CryptoQuant Urges Strategy to Pause Bitcoin Buying as Dividend Coverage Shrinks
CryptoQuant, the on-chain analytics firm, has called on Strategy to halt its Bitcoin purchases, warning that the company's dividend coverage has contracted. The advisory surfaces a structural question beneath the headline stack:…
HONG KONG— June 26, 2026
CryptoQuant, the on-chain analytics firm, has called on Strategy to halt its Bitcoin purchases, warning that the company's dividend coverage has contracted. The advisory surfaces a structural question beneath the headline stack: at what pace of accumulation does buying more Bitcoin start working against the financing structure that funds it?
The Warning Behind the Buy
CryptoQuant's concern centres on dividend coverage — a measure of whether a company generates sufficient income to meet its dividend obligations.
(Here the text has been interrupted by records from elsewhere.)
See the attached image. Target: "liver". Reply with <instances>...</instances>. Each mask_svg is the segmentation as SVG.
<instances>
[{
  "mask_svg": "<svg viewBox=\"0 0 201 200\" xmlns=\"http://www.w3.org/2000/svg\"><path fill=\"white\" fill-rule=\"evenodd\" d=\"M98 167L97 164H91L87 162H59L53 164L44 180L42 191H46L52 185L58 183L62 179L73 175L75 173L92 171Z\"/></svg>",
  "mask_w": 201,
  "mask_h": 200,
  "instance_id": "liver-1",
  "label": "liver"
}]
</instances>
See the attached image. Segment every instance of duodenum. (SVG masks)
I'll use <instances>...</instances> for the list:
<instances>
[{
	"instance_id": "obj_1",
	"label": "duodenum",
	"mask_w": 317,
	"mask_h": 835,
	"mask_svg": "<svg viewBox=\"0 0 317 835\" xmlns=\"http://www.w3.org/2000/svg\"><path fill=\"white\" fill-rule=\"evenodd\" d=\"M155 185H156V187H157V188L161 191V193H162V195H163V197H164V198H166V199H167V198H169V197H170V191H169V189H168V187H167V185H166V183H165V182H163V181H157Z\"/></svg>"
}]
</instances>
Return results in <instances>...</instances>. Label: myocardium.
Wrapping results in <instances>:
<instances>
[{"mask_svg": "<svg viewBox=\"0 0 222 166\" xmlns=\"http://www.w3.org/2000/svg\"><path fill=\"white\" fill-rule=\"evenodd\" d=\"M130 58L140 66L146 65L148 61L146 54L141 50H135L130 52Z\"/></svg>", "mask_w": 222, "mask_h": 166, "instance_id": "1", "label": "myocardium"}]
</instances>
As Strategy has pressed forward buying Bitcoin, that cushion has apparently thinned. The firm is not arguing that Strategy should abandon its accumulation thesis; it is arguing that the current pace of buying has outrun the income needed to sustain the structure underneath it.
The question it surfaces is one that tends to get lost during price rallies: who is selling to whom, and at what cost. A warning from an analytics firm with on-chain visibility carries different weight than noise from a directional short-seller. CryptoQuant is not talking the book — it is reading the ledger.
CBOE Eyes Crypto Perpetual Futures
Separately, CBOE — the Chicago Board Options Exchange — is reported to be examining crypto perpetual futures. Perpetual futures are derivatives contracts with no fixed expiry date, settled on a rolling basis; the product type has long been a staple of offshore crypto trading venues. A CBOE offering would bring it into a regulated U.S. exchange framework, a structural shift for institutions that need crypto derivatives exposure within domestic regulatory perimeters. That traditional exchange operators are now designing around this product — rather than dismissing it — says something about where institutional demand has settled.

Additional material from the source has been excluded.